Sean A. McCarthy - CEO, President and Director
Too early to tell, Biren, and hi, by the way. Thanks for the question. So we're ready to say at this point is no DLP is observed to date. We'll be doing comprehensive PK analysis in the coming months.
Biren N. Amin - MD and Senior Equity Research Analyst
Okay. And Sean, I think you mentioned that you wanted, at least with the 072, proceed into a monotherapy study with a tumor type that's sensitive to PD-1. I'm pretty sure you're probably not going to discuss what that tumor type is today, but is one of the considerations that you could file a regulatory filing on Phase II data when you choose that tumor type? And secondly, are you developing a companion diagnostic? And if so, are you currently using that in the current monotherapy and combo studies?
Sean A. McCarthy - CEO, President and Director
Great questions, Biren. With regard to the first, I mean, of course, indication selection is intimately linked with -- in this area of clinical development, is intimately linked with potential registration strategies. It's too early to comment any further on that. With regard to companion diagnostics. Just make sure I understand the question, you're asking about PD-L1 levels? Are you're asking about something else?

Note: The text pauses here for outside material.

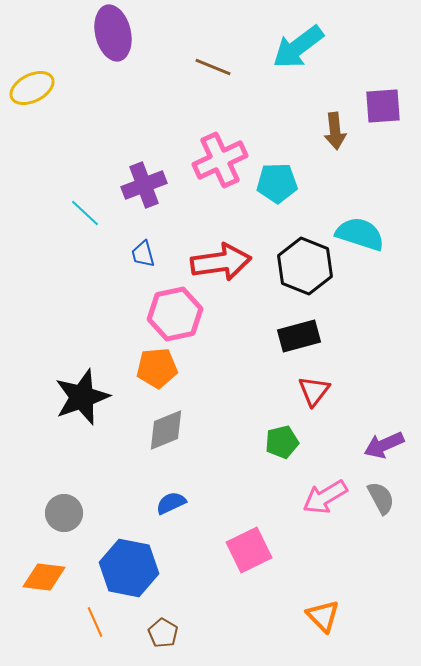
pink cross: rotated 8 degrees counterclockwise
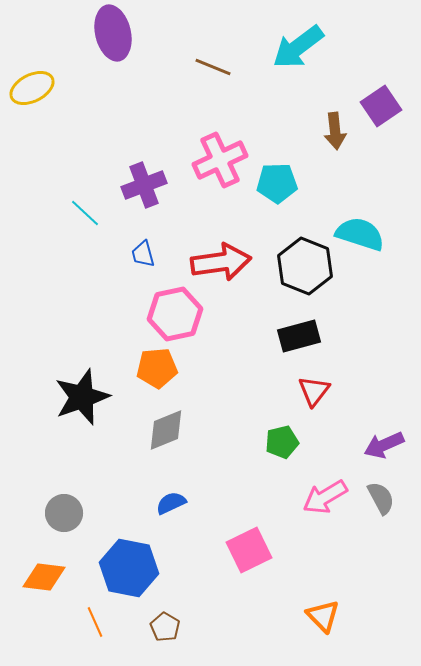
purple square: moved 2 px left; rotated 30 degrees counterclockwise
brown pentagon: moved 2 px right, 6 px up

Biren N. Amin - MD and Senior Equity Research Analyst
Yes, correct. Are you evaluating PD-L1 levels currently in the ongoing monotherapy in the ipi combo studies?
Sean A. McCarthy - CEO, President and Director
We are. We are certainly measuring PD-L1 status. We're not selecting patients in these early arms of the study. That's something that we'll consider doing a bit further down the road.
Operator
There are no further questions at this time. I'd like to turn the call over to Debanjan Ray for any closing remarks.
Debanjan Ray - CFO and Head of Corporate Development
This concludes our call and Q&A session. Thank you very much.
Operator
Ladies and gentlemen, thank you for your participation in today's conference. This concludes the program. You may now disconnect. Have a wonderful day.